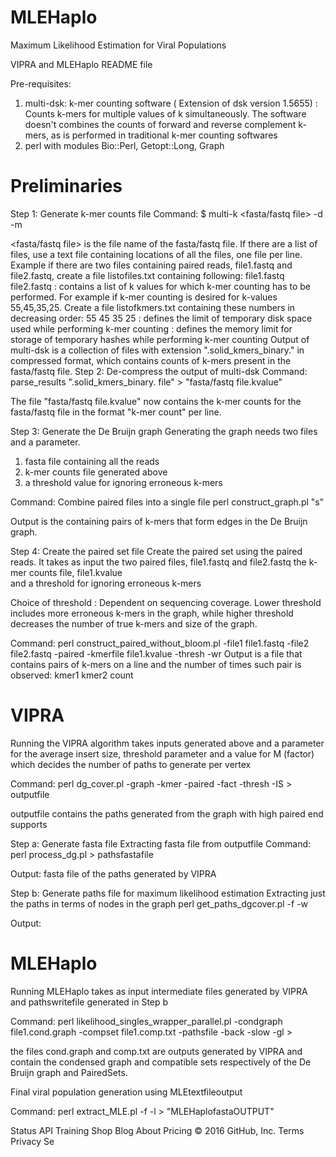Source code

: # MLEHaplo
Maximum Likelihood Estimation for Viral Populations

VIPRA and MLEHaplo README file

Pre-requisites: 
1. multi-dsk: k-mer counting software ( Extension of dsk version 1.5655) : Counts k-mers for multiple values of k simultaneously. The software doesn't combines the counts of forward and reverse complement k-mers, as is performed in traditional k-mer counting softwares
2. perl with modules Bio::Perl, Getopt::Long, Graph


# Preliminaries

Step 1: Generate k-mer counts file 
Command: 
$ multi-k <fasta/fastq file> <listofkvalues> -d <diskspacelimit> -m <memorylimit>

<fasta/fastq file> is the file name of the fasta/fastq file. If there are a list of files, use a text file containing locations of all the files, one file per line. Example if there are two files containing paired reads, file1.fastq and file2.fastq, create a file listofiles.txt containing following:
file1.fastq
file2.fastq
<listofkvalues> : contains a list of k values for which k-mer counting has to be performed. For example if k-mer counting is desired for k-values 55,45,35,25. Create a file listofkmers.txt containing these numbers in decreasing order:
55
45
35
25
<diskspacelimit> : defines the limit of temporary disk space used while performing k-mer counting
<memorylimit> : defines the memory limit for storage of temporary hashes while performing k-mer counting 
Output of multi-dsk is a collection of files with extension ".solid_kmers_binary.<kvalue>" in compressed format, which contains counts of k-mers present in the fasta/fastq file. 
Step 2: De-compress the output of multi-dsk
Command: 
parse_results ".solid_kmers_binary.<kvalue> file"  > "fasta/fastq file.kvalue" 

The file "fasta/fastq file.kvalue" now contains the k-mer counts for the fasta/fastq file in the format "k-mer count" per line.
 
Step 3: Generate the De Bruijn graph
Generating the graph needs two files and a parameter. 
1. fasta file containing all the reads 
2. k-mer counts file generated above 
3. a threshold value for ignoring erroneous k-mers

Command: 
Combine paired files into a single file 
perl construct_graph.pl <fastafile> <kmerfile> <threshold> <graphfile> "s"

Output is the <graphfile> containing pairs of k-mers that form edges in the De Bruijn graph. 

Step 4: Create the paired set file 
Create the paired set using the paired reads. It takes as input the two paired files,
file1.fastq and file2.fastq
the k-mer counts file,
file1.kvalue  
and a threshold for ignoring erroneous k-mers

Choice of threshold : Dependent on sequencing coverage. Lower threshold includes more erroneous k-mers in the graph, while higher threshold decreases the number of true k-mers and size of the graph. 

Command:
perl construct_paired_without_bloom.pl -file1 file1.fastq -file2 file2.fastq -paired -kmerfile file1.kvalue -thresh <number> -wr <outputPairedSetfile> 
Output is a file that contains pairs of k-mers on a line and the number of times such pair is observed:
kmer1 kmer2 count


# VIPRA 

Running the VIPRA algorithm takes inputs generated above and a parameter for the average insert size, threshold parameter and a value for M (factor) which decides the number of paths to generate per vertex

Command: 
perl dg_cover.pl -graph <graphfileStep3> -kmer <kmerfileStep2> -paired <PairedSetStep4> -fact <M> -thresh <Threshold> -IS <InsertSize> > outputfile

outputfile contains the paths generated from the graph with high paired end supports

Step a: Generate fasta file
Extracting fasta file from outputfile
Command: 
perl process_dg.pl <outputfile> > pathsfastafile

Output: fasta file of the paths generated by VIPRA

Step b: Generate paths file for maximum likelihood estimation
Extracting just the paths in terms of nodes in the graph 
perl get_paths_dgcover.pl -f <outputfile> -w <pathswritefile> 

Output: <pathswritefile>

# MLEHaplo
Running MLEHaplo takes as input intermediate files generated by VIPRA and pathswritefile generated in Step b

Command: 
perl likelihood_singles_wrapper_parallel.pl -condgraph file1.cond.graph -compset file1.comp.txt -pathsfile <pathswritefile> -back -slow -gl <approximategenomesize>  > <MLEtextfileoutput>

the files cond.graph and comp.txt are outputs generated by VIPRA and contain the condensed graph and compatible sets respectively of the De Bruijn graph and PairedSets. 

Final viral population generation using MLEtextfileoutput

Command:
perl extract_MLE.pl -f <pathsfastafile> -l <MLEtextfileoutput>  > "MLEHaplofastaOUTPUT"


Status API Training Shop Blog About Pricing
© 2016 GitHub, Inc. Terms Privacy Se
...
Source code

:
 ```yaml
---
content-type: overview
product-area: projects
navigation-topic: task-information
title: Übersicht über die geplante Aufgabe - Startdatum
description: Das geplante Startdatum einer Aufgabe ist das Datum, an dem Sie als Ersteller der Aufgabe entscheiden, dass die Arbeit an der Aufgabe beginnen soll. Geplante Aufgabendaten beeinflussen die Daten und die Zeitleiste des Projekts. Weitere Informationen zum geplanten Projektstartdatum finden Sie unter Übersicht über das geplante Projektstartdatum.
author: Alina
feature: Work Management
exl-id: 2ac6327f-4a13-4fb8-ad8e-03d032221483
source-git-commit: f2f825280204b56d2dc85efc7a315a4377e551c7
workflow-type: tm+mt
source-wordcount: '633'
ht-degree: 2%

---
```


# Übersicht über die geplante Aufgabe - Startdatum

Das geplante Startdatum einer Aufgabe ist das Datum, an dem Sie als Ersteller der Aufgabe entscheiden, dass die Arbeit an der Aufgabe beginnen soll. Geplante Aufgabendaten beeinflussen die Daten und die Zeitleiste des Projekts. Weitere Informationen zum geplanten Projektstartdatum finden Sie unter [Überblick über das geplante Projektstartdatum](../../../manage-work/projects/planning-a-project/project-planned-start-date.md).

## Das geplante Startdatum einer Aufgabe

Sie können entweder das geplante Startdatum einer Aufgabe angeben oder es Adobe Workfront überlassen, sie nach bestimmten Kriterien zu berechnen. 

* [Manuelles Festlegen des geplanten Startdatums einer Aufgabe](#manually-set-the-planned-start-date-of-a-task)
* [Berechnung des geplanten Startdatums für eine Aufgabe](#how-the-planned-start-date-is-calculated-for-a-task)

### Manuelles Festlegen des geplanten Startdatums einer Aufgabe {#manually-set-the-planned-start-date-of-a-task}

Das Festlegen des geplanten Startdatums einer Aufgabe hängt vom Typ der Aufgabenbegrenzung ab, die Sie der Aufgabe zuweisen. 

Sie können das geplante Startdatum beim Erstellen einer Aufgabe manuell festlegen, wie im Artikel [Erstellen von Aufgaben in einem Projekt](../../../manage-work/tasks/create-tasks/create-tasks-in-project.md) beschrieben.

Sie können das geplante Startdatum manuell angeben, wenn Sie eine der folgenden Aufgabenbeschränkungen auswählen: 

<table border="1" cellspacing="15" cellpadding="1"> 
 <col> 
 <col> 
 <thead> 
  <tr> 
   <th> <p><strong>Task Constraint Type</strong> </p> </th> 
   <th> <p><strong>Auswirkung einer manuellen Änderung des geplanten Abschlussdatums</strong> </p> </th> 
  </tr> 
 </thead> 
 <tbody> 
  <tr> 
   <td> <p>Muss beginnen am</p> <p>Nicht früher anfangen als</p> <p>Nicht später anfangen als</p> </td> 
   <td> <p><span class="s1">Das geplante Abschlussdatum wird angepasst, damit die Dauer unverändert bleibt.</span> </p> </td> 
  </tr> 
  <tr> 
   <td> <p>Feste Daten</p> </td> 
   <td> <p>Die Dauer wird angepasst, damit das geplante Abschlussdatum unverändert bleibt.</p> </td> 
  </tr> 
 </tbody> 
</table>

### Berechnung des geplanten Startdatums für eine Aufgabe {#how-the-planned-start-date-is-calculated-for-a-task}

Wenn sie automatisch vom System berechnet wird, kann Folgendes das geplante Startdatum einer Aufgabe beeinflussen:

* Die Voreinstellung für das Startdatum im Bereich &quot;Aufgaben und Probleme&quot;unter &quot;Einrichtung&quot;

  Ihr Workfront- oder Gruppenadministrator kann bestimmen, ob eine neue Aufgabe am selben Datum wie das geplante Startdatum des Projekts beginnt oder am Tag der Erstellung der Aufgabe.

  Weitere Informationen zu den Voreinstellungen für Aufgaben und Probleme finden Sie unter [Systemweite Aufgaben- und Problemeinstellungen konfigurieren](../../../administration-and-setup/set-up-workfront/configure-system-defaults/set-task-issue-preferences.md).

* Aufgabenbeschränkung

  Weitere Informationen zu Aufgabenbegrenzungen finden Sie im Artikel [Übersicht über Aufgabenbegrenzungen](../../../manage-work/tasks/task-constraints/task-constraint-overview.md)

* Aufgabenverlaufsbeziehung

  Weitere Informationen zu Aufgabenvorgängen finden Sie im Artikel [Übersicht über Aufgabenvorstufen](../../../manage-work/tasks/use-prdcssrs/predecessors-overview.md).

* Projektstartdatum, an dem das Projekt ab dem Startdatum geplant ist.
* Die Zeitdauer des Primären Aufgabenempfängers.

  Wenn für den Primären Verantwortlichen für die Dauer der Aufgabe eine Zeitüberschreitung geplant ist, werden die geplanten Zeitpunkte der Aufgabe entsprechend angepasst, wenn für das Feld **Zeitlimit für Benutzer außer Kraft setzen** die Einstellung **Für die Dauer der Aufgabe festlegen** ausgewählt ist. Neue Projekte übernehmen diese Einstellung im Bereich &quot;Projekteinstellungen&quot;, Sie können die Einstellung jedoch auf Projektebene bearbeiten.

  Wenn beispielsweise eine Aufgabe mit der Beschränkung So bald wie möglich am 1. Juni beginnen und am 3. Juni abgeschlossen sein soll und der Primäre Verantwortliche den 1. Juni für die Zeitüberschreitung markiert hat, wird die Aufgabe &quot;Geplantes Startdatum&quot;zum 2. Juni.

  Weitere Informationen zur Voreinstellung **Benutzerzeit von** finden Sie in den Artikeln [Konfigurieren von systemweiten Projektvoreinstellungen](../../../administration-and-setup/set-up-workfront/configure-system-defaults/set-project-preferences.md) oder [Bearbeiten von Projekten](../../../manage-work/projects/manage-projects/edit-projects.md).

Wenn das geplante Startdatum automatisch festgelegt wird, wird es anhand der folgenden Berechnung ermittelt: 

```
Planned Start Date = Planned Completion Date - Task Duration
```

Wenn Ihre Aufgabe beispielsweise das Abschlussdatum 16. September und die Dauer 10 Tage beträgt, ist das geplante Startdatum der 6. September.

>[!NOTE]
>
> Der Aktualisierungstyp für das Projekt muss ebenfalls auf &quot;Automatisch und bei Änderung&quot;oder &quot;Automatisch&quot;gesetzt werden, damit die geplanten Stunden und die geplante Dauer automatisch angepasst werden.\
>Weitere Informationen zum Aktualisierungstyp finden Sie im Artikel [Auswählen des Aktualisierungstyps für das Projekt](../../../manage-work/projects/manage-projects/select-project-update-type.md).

## What is expected
If a line in the listing holds the word "calculated", list that line.

## Solution to this problem
* [Berechnung des geplanten Startdatums für eine Aufgabe](#how-the-planned-start-date-is-calculated-for-a-task)
### Berechnung des geplanten Startdatums für eine Aufgabe {#how-the-planned-start-date-is-calculated-for-a-task}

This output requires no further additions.